What are the new algorithms and ideas that are necessary to work with such large databases of imagery, video, music, speech, and text? How do we define the scope of a problem, and how do we apply modern clusters of processors to these problems? What does it take to collect, manage and deliver solutions with millions of objects and petabytes of data?
In this tutorial we will present a range of algorithms and tools that make it easy/easier to scale our work to Internet-sized collections of multimedia. This tutorial will give attendees the tools they need to make use of large-scale datasets.The tutorial will start by providing attendees an overview and pointers to the tools that will allow them to scale their work to modern datasets. The tutorial discusses the theoretical and practical problem with large data, applications where large amounts of data are important to consider, types of algorithms that are practical with such large datasets, and examples of implementation techniques that make these algorithms practical. Many real-world examples and results illustrate the tutorial.

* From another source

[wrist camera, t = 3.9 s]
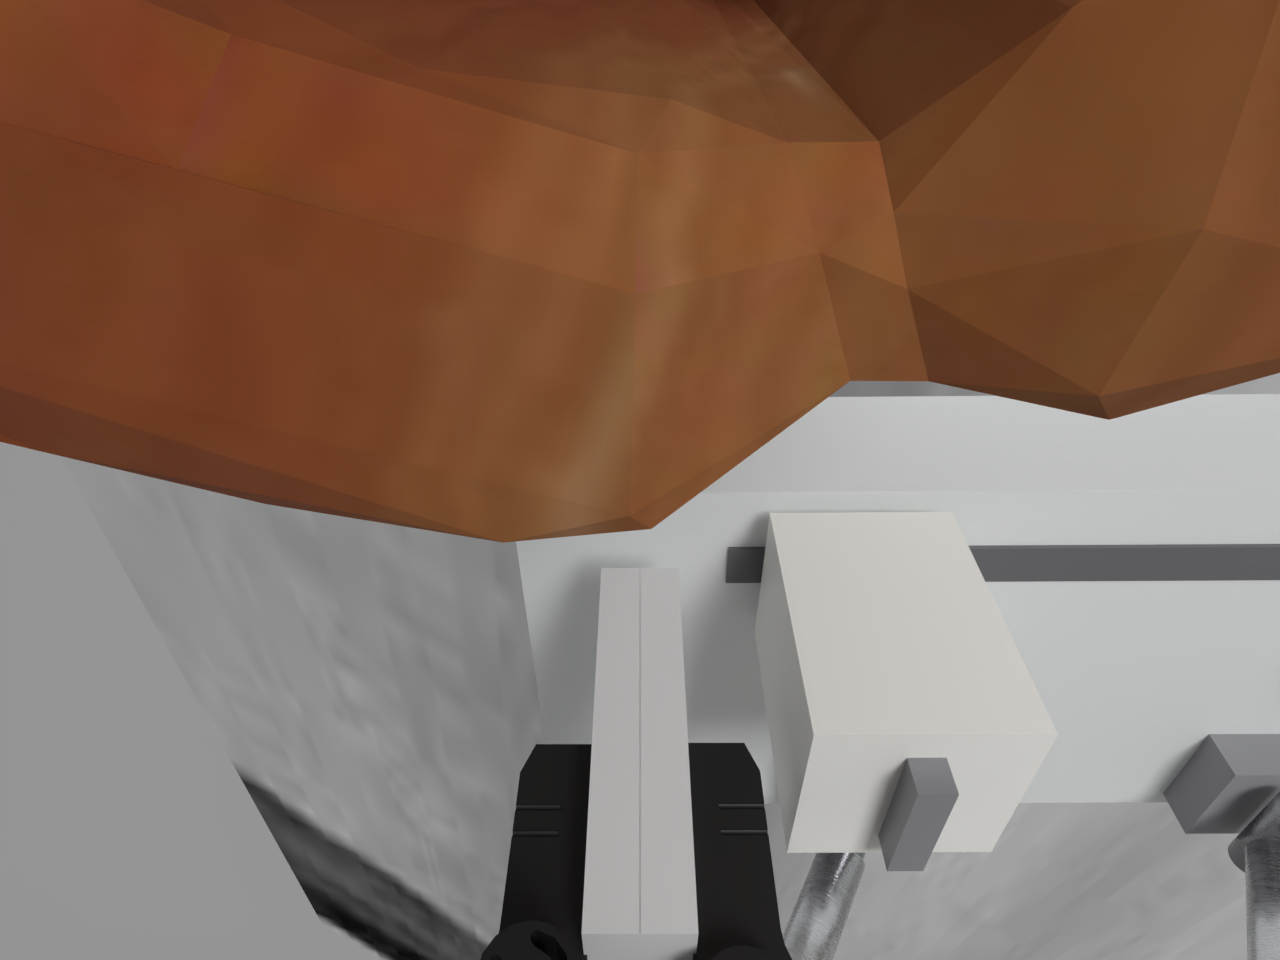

More specifically, our tutorial is divided into four types of web-scale processing options: simplified algorithms, randomized algorithms, parallel algorithms and implementations. Web-scale multimedia has brought a resurgence of interest in simple algorithms that can work with large data. This includes streaming algorithms that do not try to operate on all the data at once, and decision trees that do not seek a global optimum. Randomized algorithms are important because our data is large and redundant. We can often choose random directions (from the data) and come close to an optimum solution. A new set of algorithms are useful on the large parallel clusters of machines that are now available. Rearranging an algorithm so that it can be run on parallel computers makes a big difference. Finally, a new set of implementation techniques, such as parallel file systems, noSQL databases and map/reduce, and MPI frameworks have made all these ideas realistic.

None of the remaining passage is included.